Tuesday, January 8, 2013

My Website Is Not a Blog (but why not?)


I’ve always been adamant that I am not a blogger.  “You have a blog, right?" “I have a website where I write about music but it’s not a blog really. It’s more of an online magazine. There’s no commenting, the articles are longer, I try to think them out more.” ”Hmm…Ok.”.  

For at least three years I’ve considered writing a piece for my website titled “Erasingclouds is NOT a Blog”, but every time I started thinking it out it seemed too bitter, too anachronistic, too narcissistic. Besides, since I’ve managed to update the site only a handful of times during the last two years, why would anyone want to hear my thought process on what I’m not doing? Just do the thing, for chrissakes.

My main issue with music blogs is that I’ve read too many (most of them, it sometimes seems) that just put up a links to a song and write a few not especially thoughtful sentences about it. I also collapse the rise of blogs together with some general negative trends I see in music writing: listening to an album just once or twice before writing about it, focusing exclusively on finding the newest thing (and then forgetting about it a year later, when it’s no longer the newest), not taking the time to understand the historical context for music before making declarative statements about it, not listening closely enough, and getting too swayed by hype/buzz/trends.

Yet I hate being the old curmudgeon. It doesn’t suit me.
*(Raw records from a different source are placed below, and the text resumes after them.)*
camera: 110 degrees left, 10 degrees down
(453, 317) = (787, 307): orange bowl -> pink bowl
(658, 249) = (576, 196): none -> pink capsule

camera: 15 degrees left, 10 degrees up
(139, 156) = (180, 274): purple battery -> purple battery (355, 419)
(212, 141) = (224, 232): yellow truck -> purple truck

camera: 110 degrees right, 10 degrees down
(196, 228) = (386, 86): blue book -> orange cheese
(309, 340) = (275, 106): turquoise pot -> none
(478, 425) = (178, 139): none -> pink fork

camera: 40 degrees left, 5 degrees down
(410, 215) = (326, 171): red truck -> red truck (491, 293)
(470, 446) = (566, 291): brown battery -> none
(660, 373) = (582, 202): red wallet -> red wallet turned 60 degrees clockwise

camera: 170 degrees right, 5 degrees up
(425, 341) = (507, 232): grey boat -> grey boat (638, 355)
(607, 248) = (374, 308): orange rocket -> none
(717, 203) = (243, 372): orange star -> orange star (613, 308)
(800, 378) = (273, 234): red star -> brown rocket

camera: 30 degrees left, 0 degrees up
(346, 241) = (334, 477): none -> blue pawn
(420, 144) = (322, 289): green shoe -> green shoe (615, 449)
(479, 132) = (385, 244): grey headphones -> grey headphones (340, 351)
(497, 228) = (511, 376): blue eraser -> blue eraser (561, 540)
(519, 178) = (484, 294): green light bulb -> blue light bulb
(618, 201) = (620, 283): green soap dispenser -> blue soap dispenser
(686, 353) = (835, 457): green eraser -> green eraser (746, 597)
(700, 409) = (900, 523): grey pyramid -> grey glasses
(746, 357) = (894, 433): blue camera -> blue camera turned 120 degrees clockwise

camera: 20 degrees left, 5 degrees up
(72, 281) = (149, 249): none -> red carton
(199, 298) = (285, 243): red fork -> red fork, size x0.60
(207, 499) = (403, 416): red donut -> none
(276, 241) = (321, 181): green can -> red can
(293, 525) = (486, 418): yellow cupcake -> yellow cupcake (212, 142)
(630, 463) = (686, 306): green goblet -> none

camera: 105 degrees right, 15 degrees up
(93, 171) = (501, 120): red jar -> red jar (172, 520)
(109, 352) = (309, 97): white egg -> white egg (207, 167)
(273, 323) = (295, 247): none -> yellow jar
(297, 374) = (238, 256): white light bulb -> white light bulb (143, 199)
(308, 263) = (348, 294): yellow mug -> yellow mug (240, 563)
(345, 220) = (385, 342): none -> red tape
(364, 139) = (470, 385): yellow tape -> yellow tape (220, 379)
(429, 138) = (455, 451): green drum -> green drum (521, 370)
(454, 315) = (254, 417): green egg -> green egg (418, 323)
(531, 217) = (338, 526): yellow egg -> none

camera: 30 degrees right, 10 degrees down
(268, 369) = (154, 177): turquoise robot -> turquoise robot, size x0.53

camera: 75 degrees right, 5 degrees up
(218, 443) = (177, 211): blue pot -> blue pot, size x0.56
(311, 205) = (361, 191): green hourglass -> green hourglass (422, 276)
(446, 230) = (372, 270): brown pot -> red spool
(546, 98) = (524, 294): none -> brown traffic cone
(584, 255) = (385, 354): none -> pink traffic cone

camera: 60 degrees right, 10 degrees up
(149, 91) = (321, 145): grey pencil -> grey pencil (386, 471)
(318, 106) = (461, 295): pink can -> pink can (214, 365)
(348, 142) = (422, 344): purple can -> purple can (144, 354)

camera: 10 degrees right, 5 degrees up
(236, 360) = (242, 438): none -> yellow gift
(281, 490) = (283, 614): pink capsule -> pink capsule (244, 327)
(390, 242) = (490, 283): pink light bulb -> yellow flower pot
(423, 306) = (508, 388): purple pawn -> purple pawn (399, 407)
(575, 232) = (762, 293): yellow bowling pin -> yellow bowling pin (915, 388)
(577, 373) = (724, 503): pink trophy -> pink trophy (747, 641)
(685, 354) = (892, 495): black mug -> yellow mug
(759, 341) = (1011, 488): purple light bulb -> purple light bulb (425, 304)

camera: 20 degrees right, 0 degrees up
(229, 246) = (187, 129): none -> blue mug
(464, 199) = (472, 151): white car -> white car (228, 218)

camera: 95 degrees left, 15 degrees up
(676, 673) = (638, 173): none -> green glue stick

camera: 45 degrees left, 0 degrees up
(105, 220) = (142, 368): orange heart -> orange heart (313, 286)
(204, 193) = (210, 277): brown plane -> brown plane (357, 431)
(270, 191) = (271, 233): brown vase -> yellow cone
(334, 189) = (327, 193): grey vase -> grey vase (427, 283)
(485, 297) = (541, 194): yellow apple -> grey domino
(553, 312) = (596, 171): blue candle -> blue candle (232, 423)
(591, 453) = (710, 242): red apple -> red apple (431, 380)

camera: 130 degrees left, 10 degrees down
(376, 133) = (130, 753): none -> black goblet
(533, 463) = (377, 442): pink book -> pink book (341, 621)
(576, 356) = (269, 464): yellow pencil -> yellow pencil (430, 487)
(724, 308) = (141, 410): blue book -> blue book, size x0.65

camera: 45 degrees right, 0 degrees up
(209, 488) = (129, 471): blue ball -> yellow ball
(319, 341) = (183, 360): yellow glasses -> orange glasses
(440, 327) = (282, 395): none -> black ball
And here I am, setting aside my precious “magazine” for a while and starting a cursed blog. Instead of standing on some ethical high ground against the blog format, I’m embracing it. Why? It seems like a no-brainer right now.  I don’t have as much time as I want for writing, and it’s a format that allows for not having much time, since it privileges brevity and spontaneity.  The lack of free time I feel in life is partly related to being a parent of a two-year-old, partly to increased responsibilities at my job, partly to being a home owner and partly some mysterious disappearance of time that I can never rationalize or grab hold of.

As a Christmas gift I received a book by a French food scientist/writer named Edouard DePomiane. The book is titled Cooking in 10 Minutes or The Adaptation to the Rhythm of Our Time. It was first published in 1930. I love the second half of that title; it resonates with me. I feel like life is moving fast. I don’t think people have time to read long articles about music on the Internet. I still gladly write them for another website, but I don’t have the time to write them in more than one place. And I definitely don’t have time to write them about all or most (or even a respectable share) of the hundreds of new albums I hear each year.

I need to plan less, do more. The Internet seems all about that right now, so I’m adapting to keep pace with the rhythm of our time.

I’m still old-fashioned. I miss seeing films on film. I miss taking photos on film. I wish I wrote more letters and put them in the mail.  I subscribe to magazines. I walk out to my front yard every morning and pick up my newspaper.  I own, and buy, records, cassettes and CDs. I have a landline phone. I read books printed on paper, and I hope to one day write one. With that hope I place all of the big, unfulfilled ideas I have for articles and article series – everything I imagined I was doing with my website but never did, or only did halfway.

Meanwhile, on this blog I’ll be doing my best to track my year in music, 2013, in all the directions that goes.  I’ll be making up for all the times last year where I meant to write about a great album and never did. I’ll be indulging my interest of the moment, new or old. Above all else, I’ll be writing more often. I’ll be keeping things flowing. I won’t be disappearing for months. I won’t over-analyze my next move. I’ll be a blogger -- figuring out what that means to me and whether I can live with it.

I’m excited about this right now. I tell you, it's not going to be the hippest or snazziest blog, but it is going to have a lot of ideas, it is going to go all over the place (music-wise), and I am going to have fun writing it. At the start of DePomiane’s book, he writes this, and I feel similarly:

“First of all I must tell you that this is a lovely book, because I have only got as far as the first page. I have just sat down to write. I am happy, with the happiness of beginning a fresh task.”

1 comment:

  1. Hey Dave! Don't know why it took me this long to visit your blog. I likey. Keep writing and I will keep reading.